Keeping Drupal Projects On-track

I think a lot of development companies adhere to similar broad phases during project development. The number of phases and steps may differ but generally speaking they provide a structured approach to ensuring you and your client really understand and appreciate what your project is trying to achieve, and that you can follow the development process through in a controlled way to completion. By and large, within each phase of development, there are parameters for change - I've blogged about this previously. So while we might agree with a client a basic scope for a site feature, during discovery and development, we generally come up with changes to make the feature even better. Sometimes, this broadens what we do into something bigger. But equally, we've worked on features that have simply been dropped as a client has realised that an initial idea actually didn't pull it's weight - in this way budget can be saved our allocated elsewhere.

As developers, we're always trying to get our clients as involved as possible with the work we're doing for them. We milestone all activities on our project management system, we share task lists, issues - we share everything. In the old days, we used to maintain a public set of screens for clients and private ones for ourselves. We thought it wasn't cool to let clients know that such-and-such a feature wasn't working just yet, or that perhaps we'd all misunderstood how a certain form needed to work - we'd keep all that behind the scenes. But these days we just put everything out there. It's a way of working that is trustful and once you do it entirely natural. When there are elements in projects that aren't going exactly how you think they should - and yes, I think that happens in every single software project - then you want to communicate this as quickly as possible and resolve it. We think we're working on the same team as our client. We ask our clients to pay a fair price for our work and they have every right to expect we'll give them 100% to get the job done right. And where problems arise, we try to deal with them as quickly and openly as possible.

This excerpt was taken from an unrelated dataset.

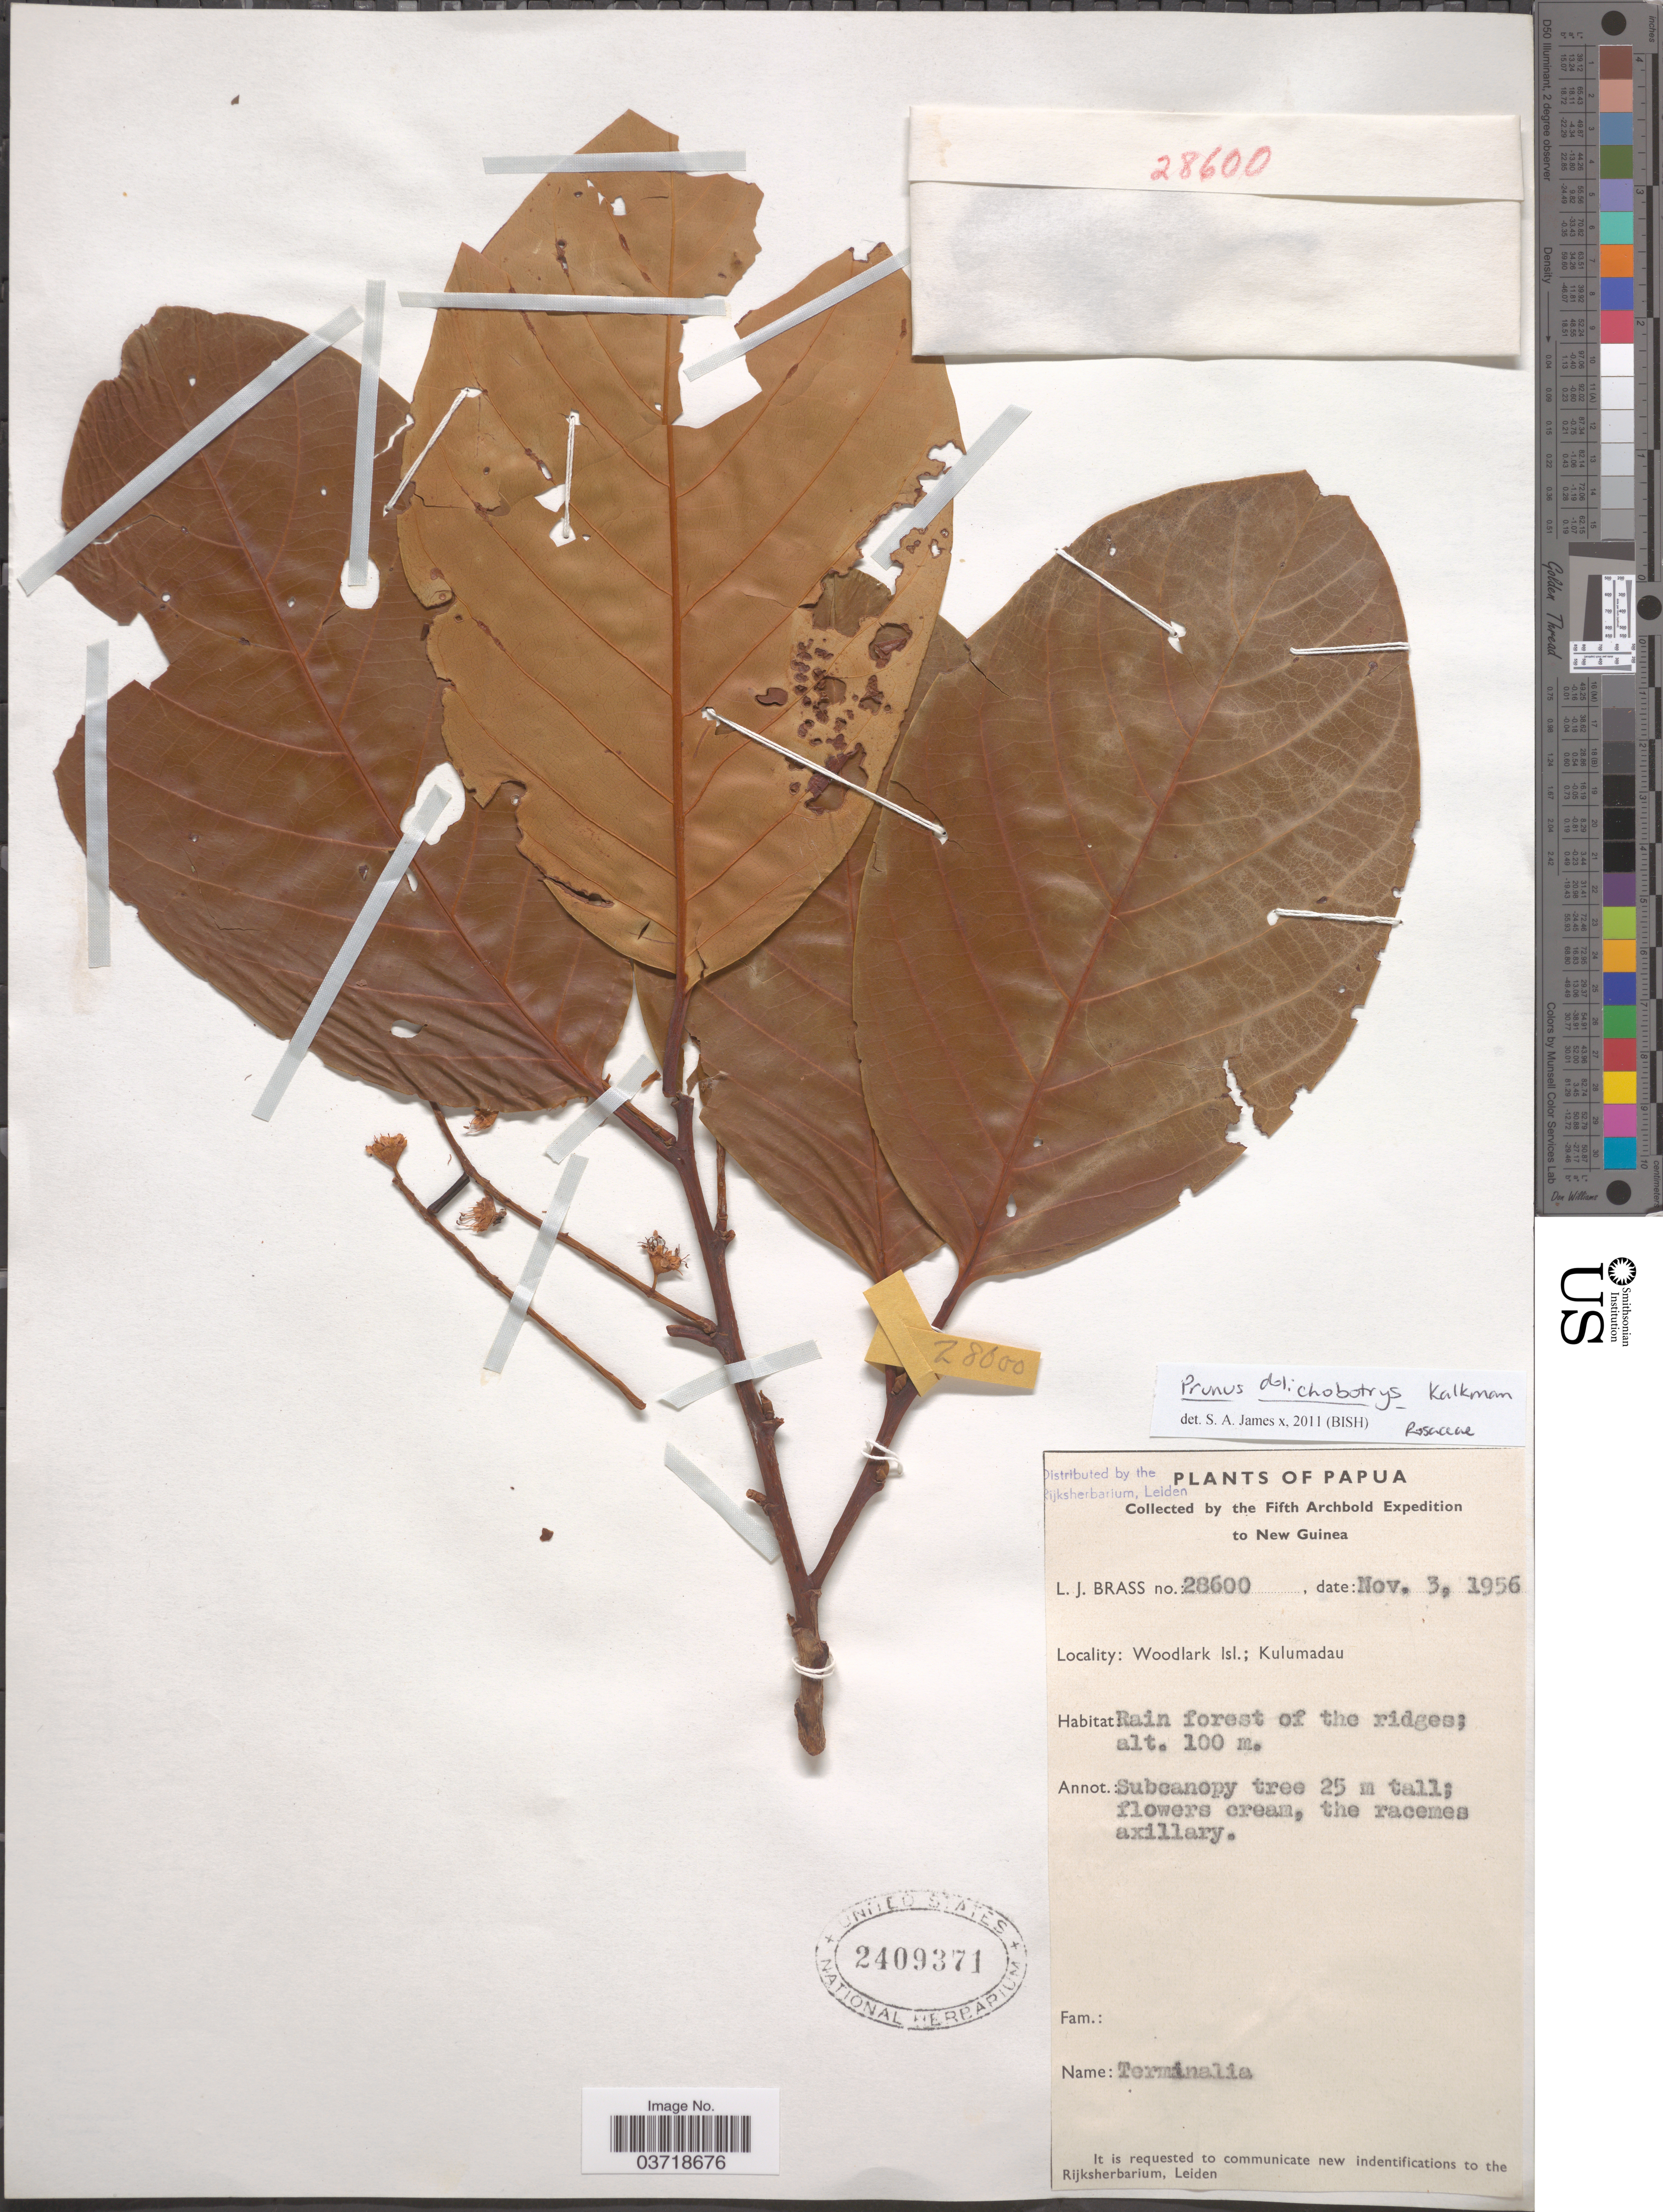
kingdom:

Having managed many projects over many years, the one thing I can say for certainty is that while there are plenty of ways of doing it wrong, there are equally plenty of ways of doing it right. Today we're heavily influence by Agile. We work with a sprint mentality. But I think it's wrong to assume this is anything like the last word on best practice. Our approaches, systems and the tools we use to manage our projects are constantly evolving. However, having clear project phasing, effective communication and honest open sharing are the foundations of any successful project.